New York City mayor Bill de Blasio is pushing a new proposal for a north-south streetcar between Brooklyn and Queens, an idea that would return streetcars to the city for the first time in over 60 years.
The Brooklyn Queens Connector would travel 26 kilometres along the East River, weaving its way through a series of fast-growing neighbourhoods like Sunset Park in Brooklyn and Astoria in Queens. At an estimated price tag of $2.5 billion (U.S.), it presents a more economical option compared to any potential subway expansion.
“This, to me, is a good and noble experiment to see if we can make this one work. It could open the door to light rail in other parts of the city as well,” de Blasio told a press conference in Red Hook. “There’s a set of conditions here that may be different than many other places, but if it works here, it’s going to make it easier to do light rail in other areas that could use it as well.”
De Blasio is arguing that new development spurred on by the line will end up paying for itself. A local development corporation would issue the tax exempt bonds, which would then be repaid by siphoning off some of the revenue from increasing property values in the area.
Another benefit of this proposal is that it wouldn’t require the involvement of the Metropolitan Transit Authority, controlled by New York governor Andrew Cuomo. Relations between the two politicians remain strained over previous disputes.
Although the mayor’s office has already assembled a powerful coalition of developers and politicians under the umbrella group Friends of the Brooklyn Queens Connector, numerous detractors have emerged since the idea was first floated in early February.

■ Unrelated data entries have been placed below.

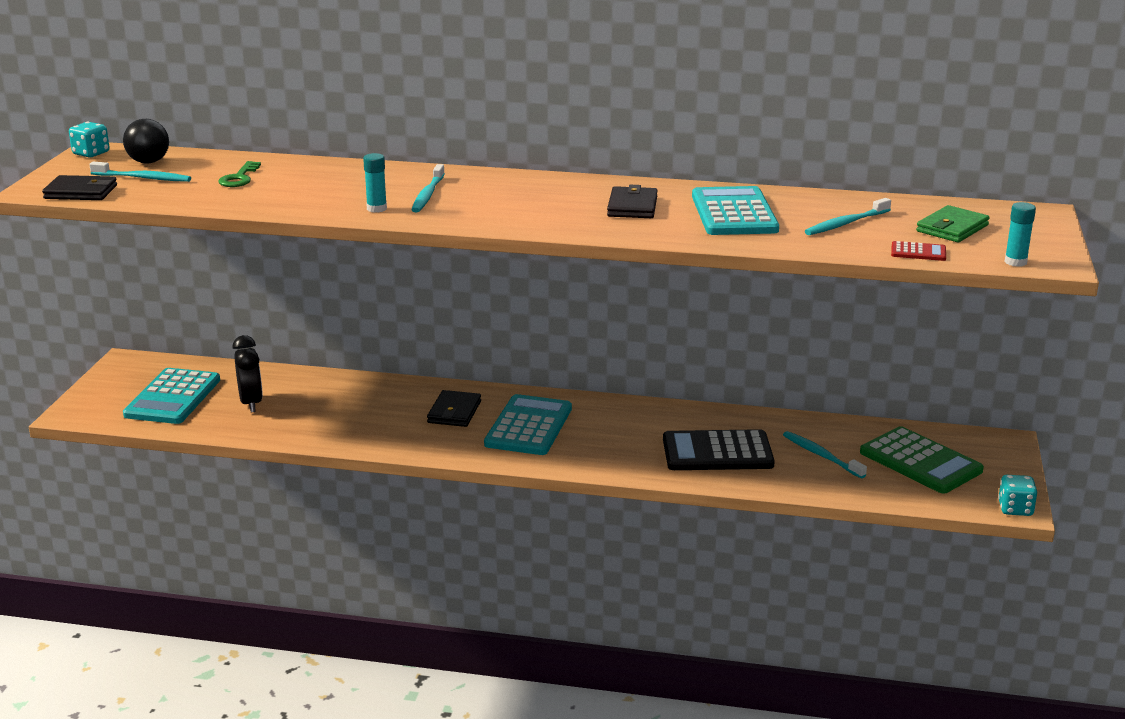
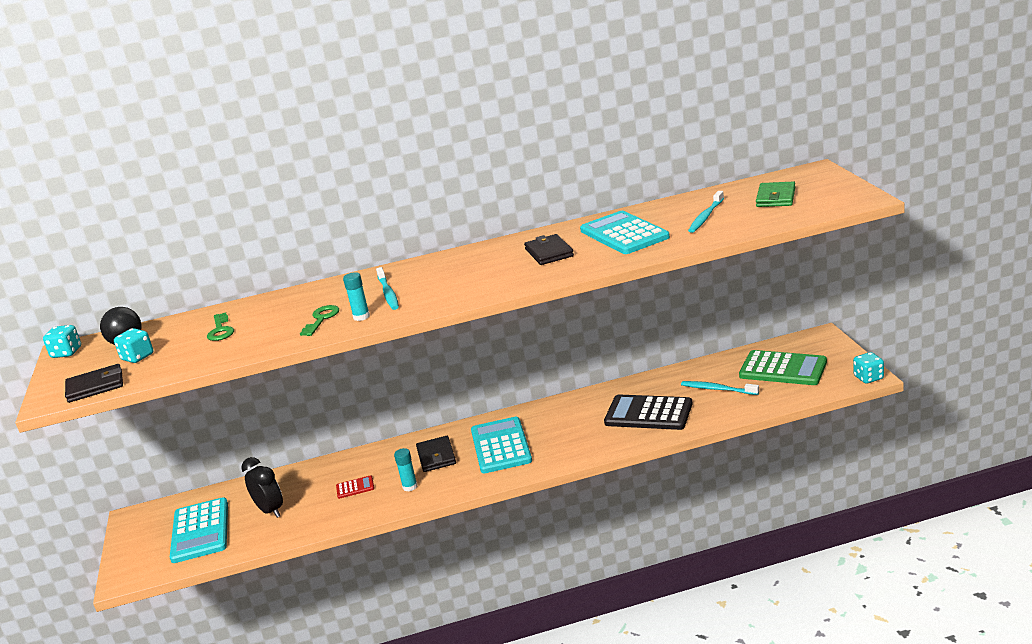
camera: 20 degrees left, 0 degrees up
turquoise toothbrush [89,162,191,182] -> turquoise dice [114,328,153,363]
black calculator [663,429,775,470] -> black calculator turned 45 degrees clockwise [604,394,693,430]
red calculator [891,241,946,261] -> red calculator moved to [336,475,374,499]
turquoise glue stick [1005,202,1036,267] -> turquoise glue stick moved to [394,448,418,491]
none -> green key [300,305,339,336]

Politicians from Staten Island and other transit-starved corners of the city have cried foul, while others have summarized the project as nothing more than a giveaway to politically connected developers and questioned why buses could not be substituted instead.
A number of transit experts like Yonah Freemark have also expressed concerns that the route will only run on dedicated lanes an estimated 70 per cent of the time, reducing its average speed to about 19 km an hour.
Streetcars have been in the midst of a renaissance throughout the United States over the past decade, with 20 new lines having been completed or under construction.